From a training perspective, I now work on a couple different things during the week. The first is distance. On my long runs, I focus on being consistent mile after mile. I keep my pace constant.  I work on building the endurance necessary to keep running for a long period of time. The second factor I work on is speed. On my short runs, I try to go faster. Getting through 3 or 4 miles a little faster than in previous attempts.  Focusing on further and faster – combining these two elements is making me stronger and more capable of accomplishing my goals.

Working on further and faster can lead you to wonderful places. When I started this journey, I had no intentions of running a marathon. In fact, that thought would have been completely absurd to me.   I was just doing a walk run program so that I could get into better shape. I was a stagnant object trying hard just to move. My pace started with 4 minutes of walking an 1 minute of running. My pace was based on the simple desire to be able to sustain a 30 minute run after a few weeks of training. A very modest goal and a very humble pace led me to move on to doing something a lot bigger. A year and a half after starting my run-walk regimen, I am now boring people with my blog posts about marathon training. Newton was right. An object in motion tends to stay in motion.

The concept of pace doesn’t just apply to running.  I believe it can be applied to all of life.
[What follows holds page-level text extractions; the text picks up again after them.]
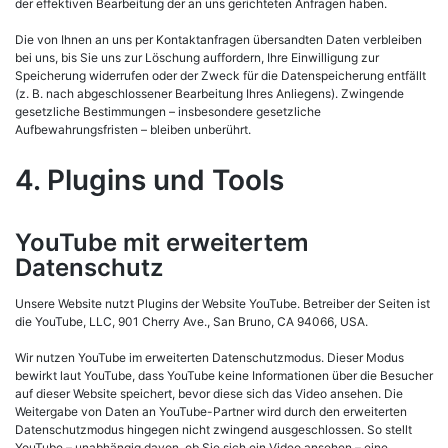
der effektiven Bearbeitung der an uns gerichteten Anfragen haben.
Die von Ihnen an uns per Kontaktanfragen übersandten Daten verbleiben
bei uns, bis Sie uns zur Löschung auffordern, Ihre Einwilligung zur
Speicherung widerrufen oder der Zweck für die Datenspeicherung entfällt
(z. B. nach abgeschlossener Bearbeitung Ihres Anliegens). Zwingende
gesetzliche Bestimmungen – insbesondere gesetzliche
Aufbewahrungsfristen – bleiben unberührt.
4. Plugins und Tools
YouTube mit erweitertem
Datenschutz
Unsere Website nutzt Plugins der Website YouTube. Betreiber der Seiten ist
die YouTube, LLC, 901 Cherry Ave., San Bruno, CA 94066, USA.
Wir nutzen YouTube im erweiterten Datenschutzmodus. Dieser Modus
bewirkt laut YouTube, dass YouTube keine Informationen über die Besucher
auf dieser Website speichert, bevor diese sich das Video ansehen. Die
Weitergabe von Daten an YouTube-Partner wird durch den erweiterten
Datenschutzmodus hingegen nicht zwingend ausgeschlossen. So stellt
YouTube – unabhängig davon, ob Sie sich ein Video ansehen – eine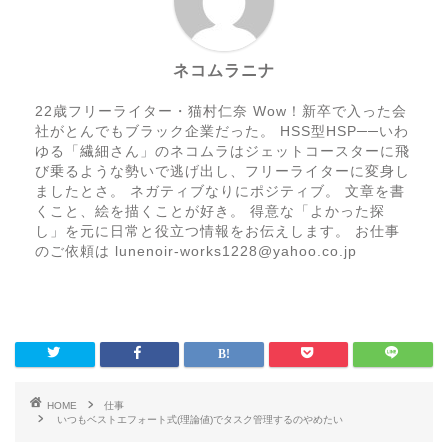
ネコムラニナ
22歳フリーライター・猫村仁奈 Wow！新卒で入った会
社がとんでもブラック企業だった。 HSS型HSP──いわ
ゆる「繊細さん」のネコムラはジェットコースターに飛
び乗るような勢いで逃げ出し、フリーライターに変身し
ましたとさ。 ネガティブなりにポジティブ。 文章を書
くこと、絵を描くことが好き。 得意な「よかった探
し」を元に日常と役立つ情報をお伝えします。 お仕事
のご依頼は lunenoir-works1228@yahoo.co.jp
HOME
仕事
いつもベストエフォート式(理論値)でタスク管理するのやめたい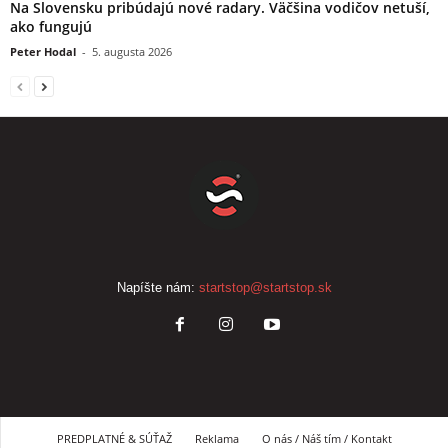
Na Slovensku pribúdajú nové radary. Väčšina vodičov netuší,
ako fungujú
Peter Hodal
-
5. augusta 2026
Napíšte nám:
startstop@startstop.sk
PREDPLATNÉ & SÚŤAŽ
Reklama
O nás / Náš tím / Kontakt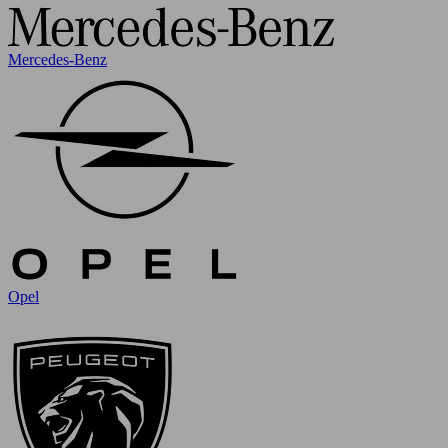
Mercedes-Benz
Opel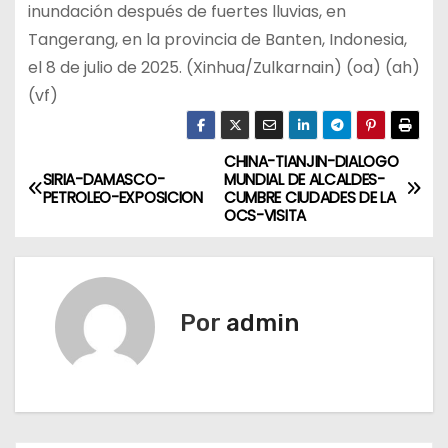
inundación después de fuertes lluvias, en
Tangerang, en la provincia de Banten, Indonesia,
el 8 de julio de 2025. (Xinhua/Zulkarnain) (oa) (ah)
(vf)
CHINA-TIANJIN-DIALOGO
N
SIRIA-DAMASCO-
MUNDIAL DE ALCALDES-
PETROLEO-EXPOSICION
CUMBRE CIUDADES DE LA
a
OCS-VISITA
v
e
Por
admin
g
a
c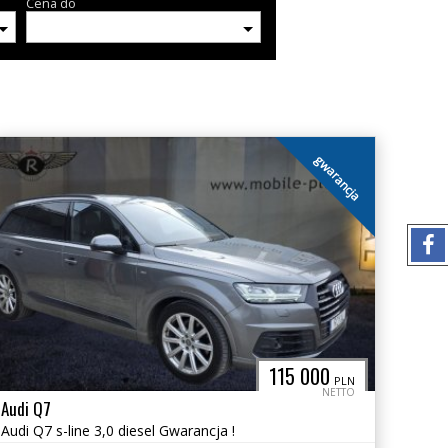
Cena do
gwarancja
115 000
PLN
NETTO
Audi Q7
Audi Q7 s-line 3,0 diesel Gwarancja !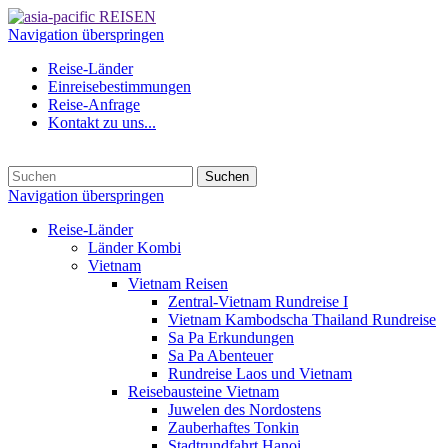
Navigation überspringen
Reise-Länder
Einreisebestimmungen
Reise-Anfrage
Kontakt zu uns...
Suchen
Navigation überspringen
Reise-Länder
Länder Kombi
Vietnam
Vietnam Reisen
Zentral-Vietnam Rundreise I
Vietnam Kambodscha Thailand Rundreise
Sa Pa Erkundungen
Sa Pa Abenteuer
Rundreise Laos und Vietnam
Reisebausteine Vietnam
Juwelen des Nordostens
Zauberhaftes Tonkin
Stadtrundfahrt Hanoi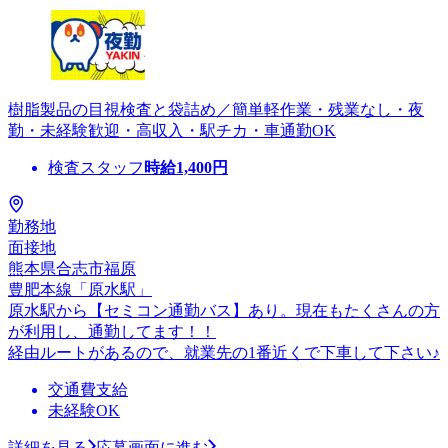
樹脂製品の目視検査と袋詰め／簡単軽作業・残業なし・夜
勤・未経験歓迎・高収入・駅チカ・車通勤OK
検査スタッフ
時給
1,400
円
勤務地
面接地
熊本県合志市福原
豊肥本線「原水駅」
原水駅から【セミコン通勤バス】あり。現在もたくさんの方
が利用し、通勤してます！！
経由ルートがあるので、就業先の1番近くで下車して下さい♪
交通費支給
未経験OK
詳細を見る
応募画面に進む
Where do you want to go in your life? How far away is that place from where you are right now? Can you get there in a reasonable amount of time? Do you have the endurance necessary to sustain your pace? What can you do to go further toward that place each day? What can you do to get there faster? Once you get to that place, where will you go next?

Want to have 1,000 connections on LinkedIn to people you have actually met in person? Well, that is going to take some time. You are going to need to get out, meet people, and make real human connections. You are going to need to learn how to communicate with people, network effectively, and incorporate following up with people into your every day routine. You may choose to add 10 connections a week for 2 years to reach your goal. However, maybe once a month, you might try to see if you can add 20 in a day – a pace that might not be sustainable the long journey to 1,000. Still this exercise will make you better at the goal of 10 per week, as you get more comfortable with the process. Endurance and speed combine to increase your pace and get you to your goal.  Further and faster.

Whether you are trying to learn to ride a bike, play guitar, understand technology, land a job, learn a new skill, play a new sport, write a blog, be a better listener, or do just about anything else imaginable, the concept of pace is important. Distance is embodied by the long journey that you are embarking upon. The goals you set. The hours and hours of practice, pain, and persistence required to get where you need to go. Speed comes from the skills you pick up along the way. The individual “to-do” items you work on to get things done.  Day by day you complete these things faster, allowing you to go further.

Remember that wherever you want to go, it is going to take time to get there. Pace yourself. Step by step you will build endurance and speed and move ever closer to where you want to go or better yet who you want to become.